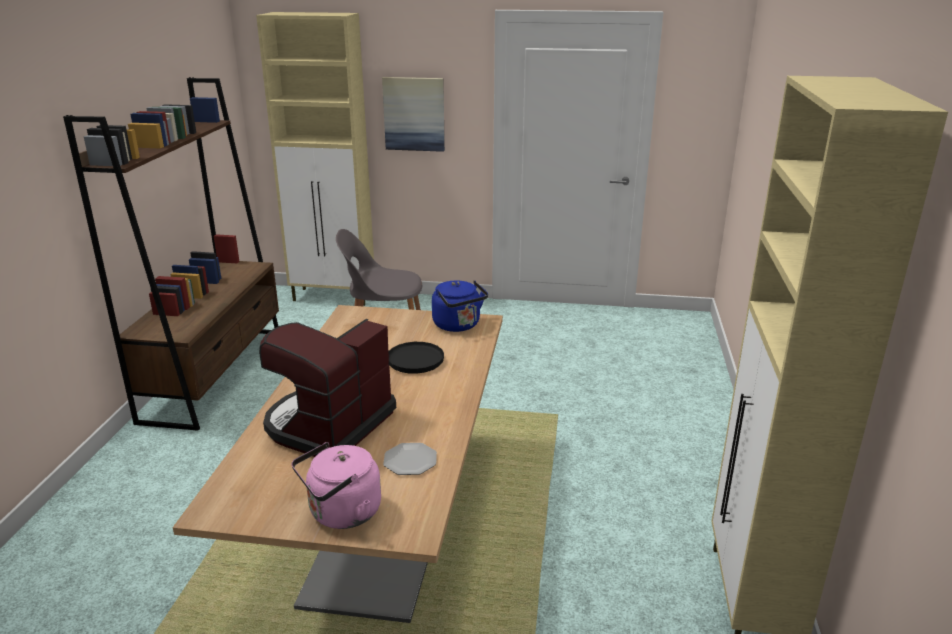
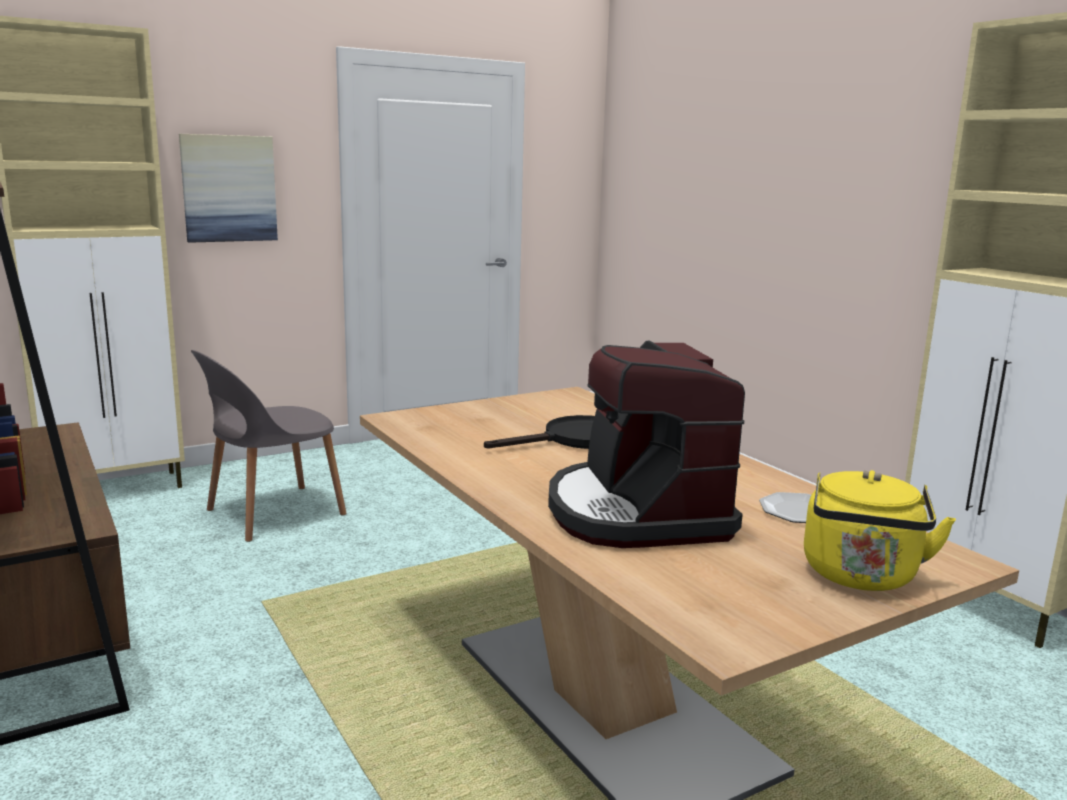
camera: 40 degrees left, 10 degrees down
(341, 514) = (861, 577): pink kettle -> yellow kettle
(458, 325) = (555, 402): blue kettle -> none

==============================

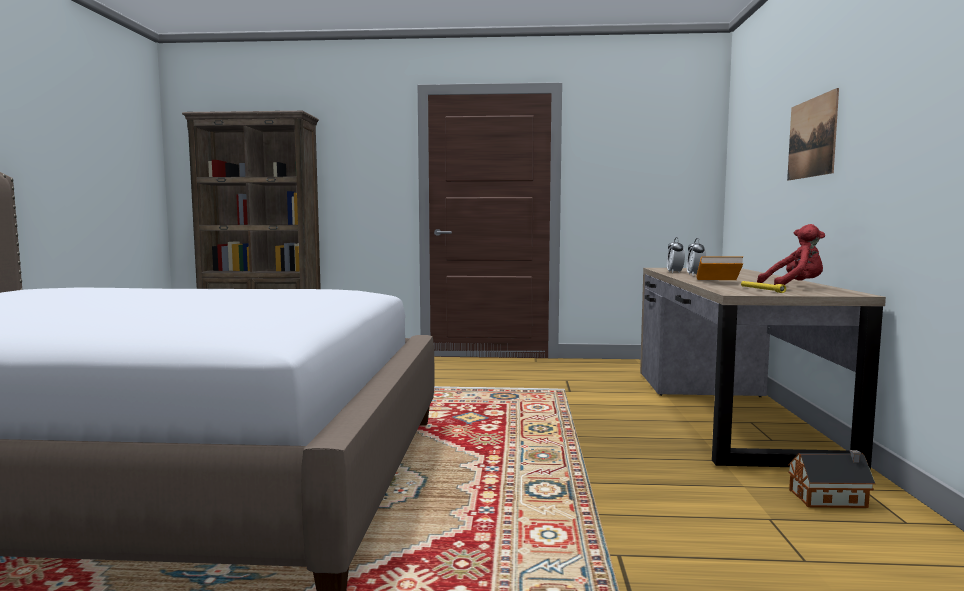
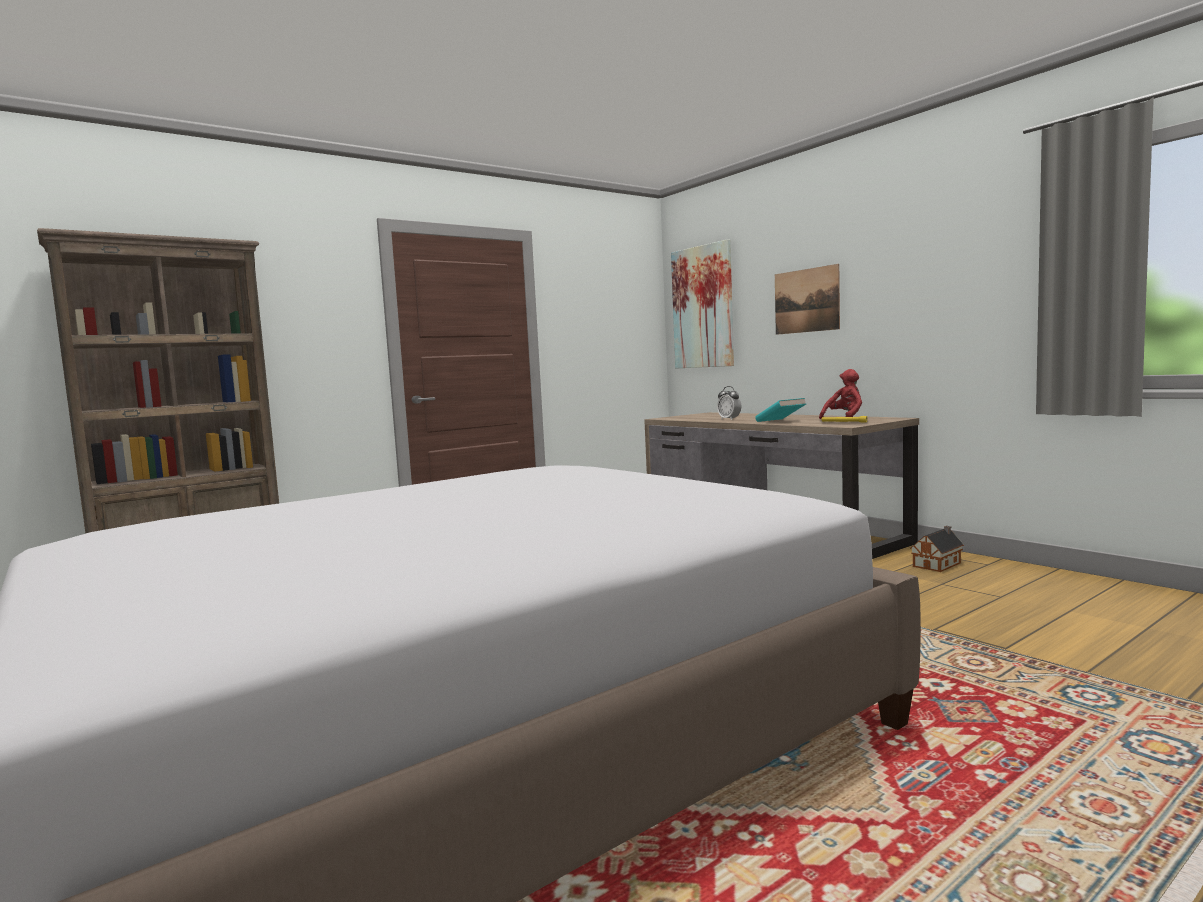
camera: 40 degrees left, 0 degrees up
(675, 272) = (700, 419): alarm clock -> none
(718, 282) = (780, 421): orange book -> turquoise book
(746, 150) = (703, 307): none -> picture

==============================

### WHAT IS NEEDED
Give back precisely the lines above that start at the line containing "camera: 40 degrees left, 0 degrees up" and end at the line containing "(746, 150) = (703, 307): none -> picture", inclusive. No other lines belong in the output.

### FINISHED EXERCISE
camera: 40 degrees left, 0 degrees up
(675, 272) = (700, 419): alarm clock -> none
(718, 282) = (780, 421): orange book -> turquoise book
(746, 150) = (703, 307): none -> picture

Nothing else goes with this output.